Standing out among the Street's worst performers today is BlackRock, a capital markets company whose shares slumped -5.3% to a price of $1018.4, 12.61% below its average analyst target price of $1165.29.
The average analyst rating for the stock is buy. BLK underperformed the S&P 500 index by -5.0% during today's afternoon session, but outpaced it by 15.1% over the last year with a return of 37.3%.
BlackRock, Inc. is a publicly owned investment manager. The company is included in the financial services sector, which includes a wide variety of industries such as credit services, mortgage, banking, and insurance. Owing to this variety and the fast pace of innovation within these industries, investors may struggle to make sense of this sector.
As evidenced by the financial meltdown of 2008, seemingly healthy financial services companies — from insurers to investment banks — may see their market value plunge to zero in a matter of months. While the financial crash was likely a once-in-a-generation event, it highlights the volatility that is inherent to the sector. Financial innovation creates opportunities, but also new types of risk that investors and even the companies themselves may not fully understand.

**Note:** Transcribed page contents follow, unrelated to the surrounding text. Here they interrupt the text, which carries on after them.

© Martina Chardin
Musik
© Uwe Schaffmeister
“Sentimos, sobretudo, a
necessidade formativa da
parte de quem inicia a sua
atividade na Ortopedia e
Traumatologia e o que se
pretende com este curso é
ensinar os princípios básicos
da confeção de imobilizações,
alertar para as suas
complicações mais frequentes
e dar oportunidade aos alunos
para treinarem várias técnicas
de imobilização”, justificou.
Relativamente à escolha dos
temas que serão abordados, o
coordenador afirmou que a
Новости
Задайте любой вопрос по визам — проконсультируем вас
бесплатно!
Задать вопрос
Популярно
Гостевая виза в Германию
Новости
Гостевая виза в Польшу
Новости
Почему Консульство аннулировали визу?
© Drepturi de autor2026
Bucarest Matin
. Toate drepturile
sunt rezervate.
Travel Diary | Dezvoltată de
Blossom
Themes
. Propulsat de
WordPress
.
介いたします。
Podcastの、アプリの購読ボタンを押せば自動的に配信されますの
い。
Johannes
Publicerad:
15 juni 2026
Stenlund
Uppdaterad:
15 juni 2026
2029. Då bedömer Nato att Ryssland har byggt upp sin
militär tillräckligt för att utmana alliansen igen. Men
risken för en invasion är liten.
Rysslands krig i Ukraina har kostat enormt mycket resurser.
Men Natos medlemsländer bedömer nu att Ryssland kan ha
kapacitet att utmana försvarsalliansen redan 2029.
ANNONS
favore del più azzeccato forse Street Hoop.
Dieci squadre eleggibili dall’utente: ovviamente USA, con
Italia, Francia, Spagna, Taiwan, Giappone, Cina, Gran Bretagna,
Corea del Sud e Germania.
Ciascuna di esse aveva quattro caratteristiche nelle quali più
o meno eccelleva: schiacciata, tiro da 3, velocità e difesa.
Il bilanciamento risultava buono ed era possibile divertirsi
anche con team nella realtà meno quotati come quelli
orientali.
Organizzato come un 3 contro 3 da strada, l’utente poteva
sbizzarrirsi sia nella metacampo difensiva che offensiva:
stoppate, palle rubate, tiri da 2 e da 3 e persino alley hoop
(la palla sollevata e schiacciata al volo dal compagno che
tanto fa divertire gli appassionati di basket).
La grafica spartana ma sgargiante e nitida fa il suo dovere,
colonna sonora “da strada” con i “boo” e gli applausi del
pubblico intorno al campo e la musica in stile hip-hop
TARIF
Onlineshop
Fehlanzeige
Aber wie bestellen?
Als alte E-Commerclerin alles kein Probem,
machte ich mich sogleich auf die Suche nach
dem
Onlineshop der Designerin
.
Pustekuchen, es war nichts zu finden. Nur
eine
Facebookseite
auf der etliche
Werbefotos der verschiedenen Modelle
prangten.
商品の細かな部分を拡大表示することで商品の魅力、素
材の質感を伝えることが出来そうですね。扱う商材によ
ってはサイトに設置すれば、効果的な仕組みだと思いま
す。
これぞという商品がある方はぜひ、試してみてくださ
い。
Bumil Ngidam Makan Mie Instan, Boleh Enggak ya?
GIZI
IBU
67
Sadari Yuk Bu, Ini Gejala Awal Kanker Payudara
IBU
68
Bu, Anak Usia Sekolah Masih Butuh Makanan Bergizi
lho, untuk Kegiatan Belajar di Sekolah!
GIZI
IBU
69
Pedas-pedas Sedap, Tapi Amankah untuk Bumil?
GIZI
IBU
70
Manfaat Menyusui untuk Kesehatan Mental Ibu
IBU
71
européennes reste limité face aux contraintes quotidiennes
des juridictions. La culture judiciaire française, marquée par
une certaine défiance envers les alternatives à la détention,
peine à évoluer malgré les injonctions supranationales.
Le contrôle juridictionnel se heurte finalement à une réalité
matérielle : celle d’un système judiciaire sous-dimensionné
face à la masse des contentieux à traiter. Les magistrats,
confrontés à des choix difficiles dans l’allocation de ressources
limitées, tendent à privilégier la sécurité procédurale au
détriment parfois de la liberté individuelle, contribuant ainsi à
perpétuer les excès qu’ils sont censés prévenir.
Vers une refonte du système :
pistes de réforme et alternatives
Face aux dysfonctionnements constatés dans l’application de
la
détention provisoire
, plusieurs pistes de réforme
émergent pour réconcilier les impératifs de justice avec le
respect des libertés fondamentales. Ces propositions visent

BlackRock's trailing 12 month P/E ratio is 24.2, based on its trailing EPS of $42.05. The company has a forward P/E ratio of 18.8 according to its forward EPS of $49.1 -- which is an estimate of what its earnings will look like in the next quarter. The P/E ratio is the company's share price divided by its earnings per share. In other words, it represents how much investors are willing to spend for each dollar of the company's earnings (revenues minus the cost of goods sold, taxes, and overhead). As of the third quarter of 2024, the finance sector has an average P/E ratio of 20.04, and the average for the S&P 500 is 29.3.
To deepen our understanding of the company's finances, we should study the effect of its depreciation and capital expenditures on the company's bottom line. We can see the effect of these additional factors in BlackRock's free cash flow, which was $3.82 Billion as of its most recent annual report. This represents the amount of money that is available for reinvesting in the business, or for paying out to investors in the form of a dividend. With its strong cash flows, BLK is in a position to do either -- which can encourage more investors to place their capital in the company. Over the last four years, the company's free cash flow has been growing at a rate of 6.8% and has on average been $3.65 Billion.
Another valuation metric for analyzing a stock is its Price to Book (P/B) Ratio, which consists in its share price divided by its book value per share. The book value refers to the present liquidation value of the company, as if it sold all of its assets and paid off all debts). Blackrock's P/B ratio is 3.66 -- in other words, the market value of the company exceeds its book value by a factor of more than 3, so the company's assets may be overvalued compared to the average P/B ratio of the Finance sector, which stands at 1.86 as of the third quarter of 2024.
Since it has a higher P/E ratio than its sector average, an average P/B ratio, and generally positive cash flows with an upwards trend, BlackRock is likely overvalued at today's prices. The company has mixed growth prospects because of an inflated PEG ratio and strong operating margins with a stable trend. We hope you enjoyed this overview of BLK's fundamentals. Be sure to check the numbers for yourself, especially focusing on their trends over the last few years.